Making

Making stuff by Justin Harrison


I glue some more battons together in the stack as it felt too light weight not enough presence, fiddle with a clamping system and revert back to string wrapping.

Then I turn my attention to the base plate - Ive been sanding it and start thinking about just the transformation the material from rough to finished - am I adding value or meaning? Can I also do this with copper too - I still want to draw on it. (I also realise I should have dipped it in water to raise the grain before adding some oil - but I got too excited by the material wanting to see its grain)

Still not sure about the direction of the sculpture stuff it seems too tight and controlled and unimaginative. I don’t feel excited about it.
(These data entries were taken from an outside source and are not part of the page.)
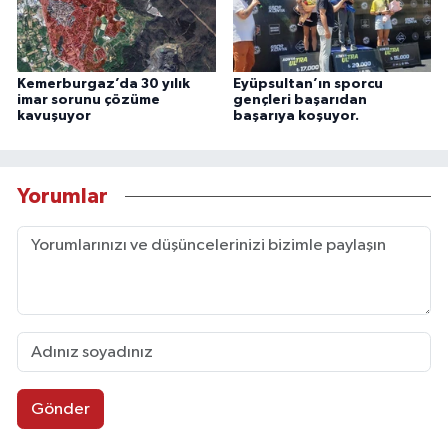
Kemerburgaz’da 30 yılık
Eyüpsultan’ın sporcu
imar sorunu çözüme
gençleri başarıdan
kavuşuyor
başarıya koşuyor.
Yorumlar
Gönder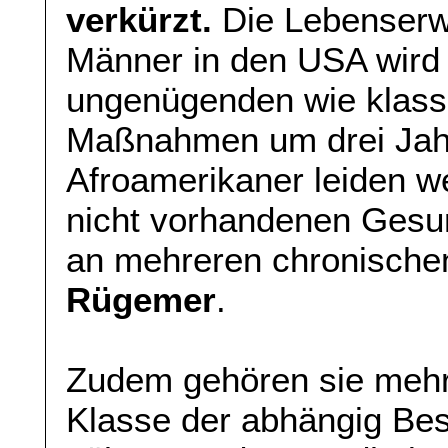
verkürzt.
Die Lebenserw
Männer in den USA wird
ungenügenden wie klass
Maßnahmen um drei Jahr
Afroamerikaner leiden 
nicht vorhandenen Gesun
an mehreren chronische
Rügemer
.
Zudem gehören sie mehr 
Klasse der abhängig Besc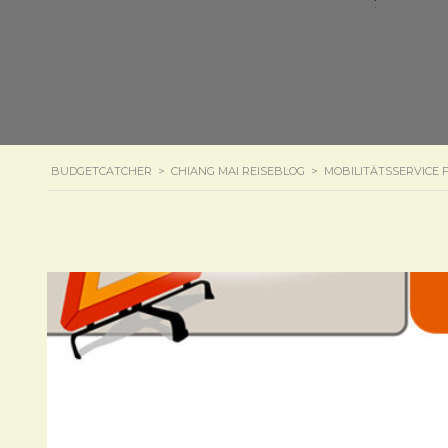
BUDGETCATCHER
>
CHIANG MAI REISEBLOG
>
MOBILITÄTSSERVICE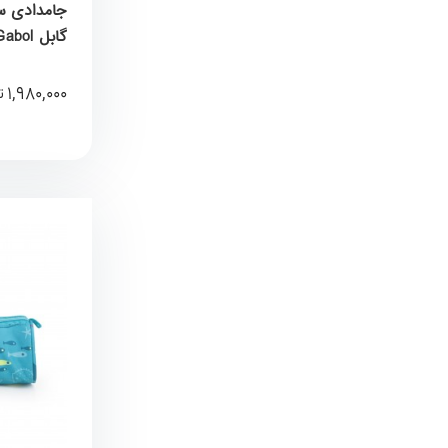
گابل Gabol کد 235909046
1,980,000
ت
But I need to push on and make not worry.

I move on to a funny little piece started last time I was in the studio the tin batton pieces I’m following the idea that at times it’s good just to make and not overthink but let the art evolve. I’m undecided what exactly its about other than ‘an article’. A collection of physical sketches. I keep on rearranging it and get tired and just make a decision and glue it.
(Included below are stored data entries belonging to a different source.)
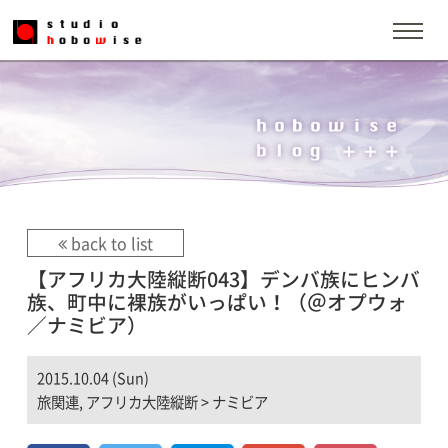
back to list
【アフリカ大陸縦断043】デンバ族にヒンバ
族、町中に裸族がいっぱい！（＠オプウォ
／ナミビア）
2015.10.04 (Sun)
旅関連
,
アフリカ大陸縦断
>
ナミビア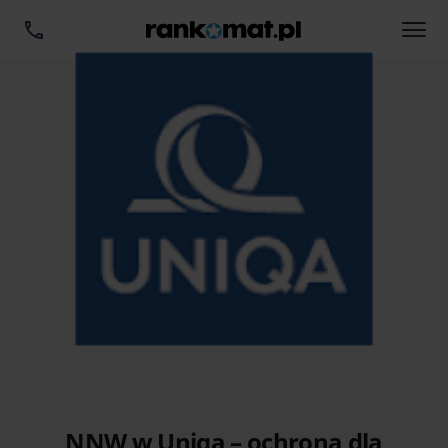
NNW w Uniqa – ochrona dla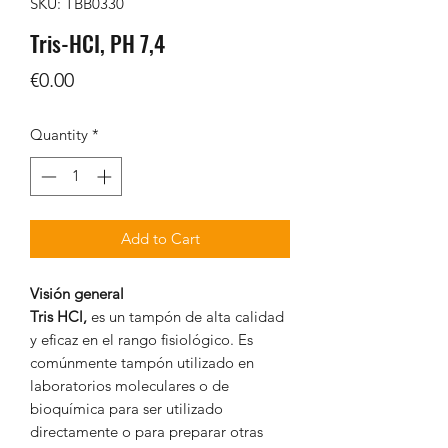
SKU: TBB0330
Tris-HCI, PH 7,4
Price
€0.00
Quantity
*
Add to Cart
Visión general
Tris HCl,
es un tampón de alta calidad
y eficaz en el rango fisiológico. Es
comúnmente tampón utilizado en
laboratorios moleculares o de
bioquímica para ser utilizado
directamente o para preparar otras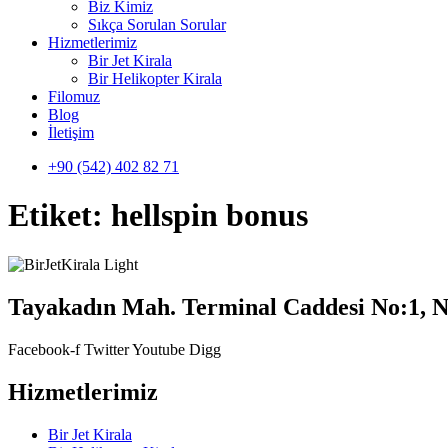
Biz Kimiz
Sıkça Sorulan Sorular
Hizmetlerimiz
Bir Jet Kirala
Bir Helikopter Kirala
Filomuz
Blog
İletişim
+90 (542) 402 82 71
Etiket:
hellspin bonus
Tayakadın Mah. Terminal Caddesi No:1, N
Facebook-f
Twitter
Youtube
Digg
Hizmetlerimiz
Bir Jet Kirala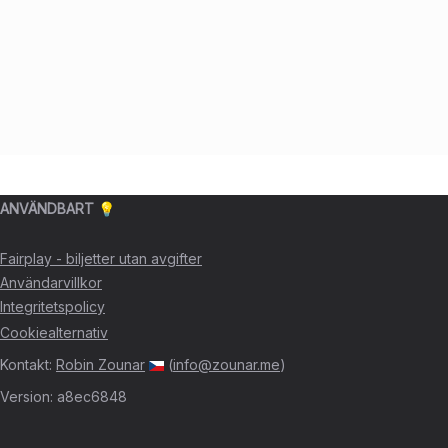
ANVÄNDBART 💡
Fairplay - biljetter utan avgifter
Användarvillkor
Integritetspolicy
Cookiealternativ
Kontakt
:
Robin Zounar
(
info@zounar.me
)
Version
:
a8ec6848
Ursula Von Rydingsvard has a collection of pieces called ‘little nothings’ a collection of smaller less self-conscious pieces. this seems like a helpful technique and I’m trying to fill my bench with quicker pieces whilst I settle with my practice.

Then because it’s been on my mind and in my drawings for a while I cut out a paddle from a fence panel. It’s crude, quick and dirty. But then. I am trying to make quick pieces too and to do it to my satisfaction would realistically take weeks. There is something satisfying seeing it in the physical, it represents something but needs to go under more transformation.

When mounting the paddle quickly on the wall to view it I place the ‘article’ next to it and something small happens that I like. A relationship strikes up between the two pieces it’s small and quiet but present non the less. I leave up and arrange the there current pieces to see them together.

There are various thoughts around the purpose of the paddle that I’m beginning to explore in sketchbooks also relating to the vertical poles.


 

Make lots of things by Justin Harrison


I can not justify this piece, except that I love crafting and making, direct from my hands, this includes drawing especially too. Oh and for some reason I particularly like the colour of the plastercine today. Portraits feel so ‘art self- indulgent, arrogant and over confident of thier place in art history and practice. It makes it hard for me to make - except that I get some sort of satisfaction at summoning forth the work. Finding moments of detail described in a simple gesture or mark that Describes much more.

I struggle as it doesn’t feel very ‘Fine Art’ or very ‘CSM’. But then what has value. What does it mean for me to abandon approval. What could I make?

I’m still rolling over my friends words, how there is a quality and uniqueness to the things I make. The presence of the artist in the work. Even in a photograph or ready made, when work is really successful I feel as though the presence of the artist can still be discerned, felt.  

Still looking for the more in my work, something…a hand full of pigment cast like dust on the floor. A sentence that unravels the moment. An image that summons an aching. The more. Work that transcends the ordinary of everyday.